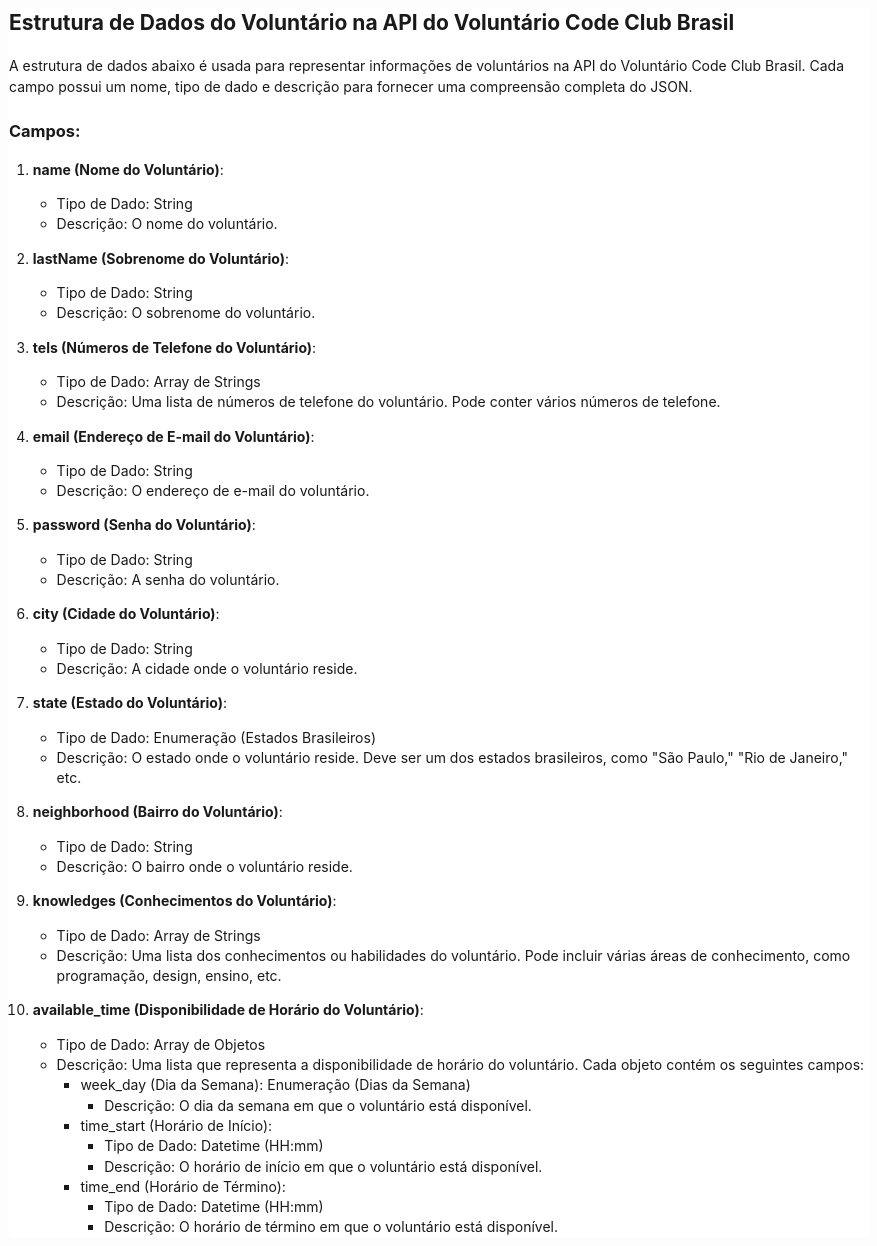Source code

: 
## Estrutura de Dados do Voluntário na API do Voluntário Code Club Brasil

A estrutura de dados abaixo é usada para representar informações de voluntários na API do Voluntário Code Club Brasil. Cada campo possui um nome, tipo de dado e descrição para fornecer uma compreensão completa do JSON.

### Campos:
1. **name (Nome do Voluntário)**:
    - Tipo de Dado: String
    - Descrição: O nome do voluntário.

2. **lastName (Sobrenome do Voluntário)**:    
    - Tipo de Dado: String
    - Descrição: O sobrenome do voluntário.

3. **tels (Números de Telefone do Voluntário)**:    
    - Tipo de Dado: Array de Strings
    - Descrição: Uma lista de números de telefone do voluntário. Pode conter vários números de telefone.

4. **email (Endereço de E-mail do Voluntário)**:
    - Tipo de Dado: String
    - Descrição: O endereço de e-mail do voluntário.

5. **password (Senha do Voluntário)**:
    - Tipo de Dado: String
    - Descrição: A senha do voluntário.

6. **city (Cidade do Voluntário)**:
    - Tipo de Dado: String
    - Descrição: A cidade onde o voluntário reside.

7. **state (Estado do Voluntário)**:
    - Tipo de Dado: Enumeração (Estados Brasileiros)
    - Descrição: O estado onde o voluntário reside. Deve ser um dos estados brasileiros, como "São Paulo," "Rio de Janeiro," etc.

8. **neighborhood (Bairro do Voluntário)**:    
    - Tipo de Dado: String
    - Descrição: O bairro onde o voluntário reside.

9. **knowledges (Conhecimentos do Voluntário)**:    
    - Tipo de Dado: Array de Strings
    - Descrição: Uma lista dos conhecimentos ou habilidades do voluntário. Pode incluir várias áreas de conhecimento, como programação, design, ensino, etc.

10. **available_time (Disponibilidade de Horário do Voluntário)**:    
    - Tipo de Dado: Array de Objetos
    - Descrição: Uma lista que representa a disponibilidade de horário do voluntário. Cada objeto contém os seguintes campos:
        - week_day (Dia da Semana): Enumeração (Dias da Semana)
            - Descrição: O dia da semana em que o voluntário está disponível.
        - time_start (Horário de Início):
            - Tipo de Dado: Datetime (HH:mm)
            - Descrição: O horário de início em que o voluntário está disponível.
        - time_end (Horário de Término):
            - Tipo de Dado: Datetime (HH:mm)
            - Descrição: O horário de término em que o voluntário está disponível.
++++++++++
▸ Job item
Without the pictures, return the records above exactly as written.

▸ Answer area
Source code

: 
## Estrutura de Dados do Voluntário na API do Voluntário Code Club Brasil

A estrutura de dados abaixo é usada para representar informações de voluntários na API do Voluntário Code Club Brasil. Cada campo possui um nome, tipo de dado e descrição para fornecer uma compreensão completa do JSON.

### Campos:
1. **name (Nome do Voluntário)**:
    - Tipo de Dado: String
    - Descrição: O nome do voluntário.

2. **lastName (Sobrenome do Voluntário)**:    
    - Tipo de Dado: String
    - Descrição: O sobrenome do voluntário.

3. **tels (Números de Telefone do Voluntário)**:    
    - Tipo de Dado: Array de Strings
    - Descrição: Uma lista de números de telefone do voluntário. Pode conter vários números de telefone.

4. **email (Endereço de E-mail do Voluntário)**:
    - Tipo de Dado: String
    - Descrição: O endereço de e-mail do voluntário.

5. **password (Senha do Voluntário)**:
    - Tipo de Dado: String
    - Descrição: A senha do voluntário.

6. **city (Cidade do Voluntário)**:
    - Tipo de Dado: String
    - Descrição: A cidade onde o voluntário reside.

7. **state (Estado do Voluntário)**:
    - Tipo de Dado: Enumeração (Estados Brasileiros)
    - Descrição: O estado onde o voluntário reside. Deve ser um dos estados brasileiros, como "São Paulo," "Rio de Janeiro," etc.

8. **neighborhood (Bairro do Voluntário)**:    
    - Tipo de Dado: String
    - Descrição: O bairro onde o voluntário reside.

9. **knowledges (Conhecimentos do Voluntário)**:    
    - Tipo de Dado: Array de Strings
    - Descrição: Uma lista dos conhecimentos ou habilidades do voluntário. Pode incluir várias áreas de conhecimento, como programação, design, ensino, etc.

10. **available_time (Disponibilidade de Horário do Voluntário)**:    
    - Tipo de Dado: Array de Objetos
    - Descrição: Uma lista que representa a disponibilidade de horário do voluntário. Cada objeto contém os seguintes campos:
        - week_day (Dia da Semana): Enumeração (Dias da Semana)
            - Descrição: O dia da semana em que o voluntário está disponível.
        - time_start (Horário de Início):
            - Tipo de Dado: Datetime (HH:mm)
            - Descrição: O horário de início em que o voluntário está disponível.
        - time_end (Horário de Término):
            - Tipo de Dado: Datetime (HH:mm)
            - Descrição: O horário de término em que o voluntário está disponível.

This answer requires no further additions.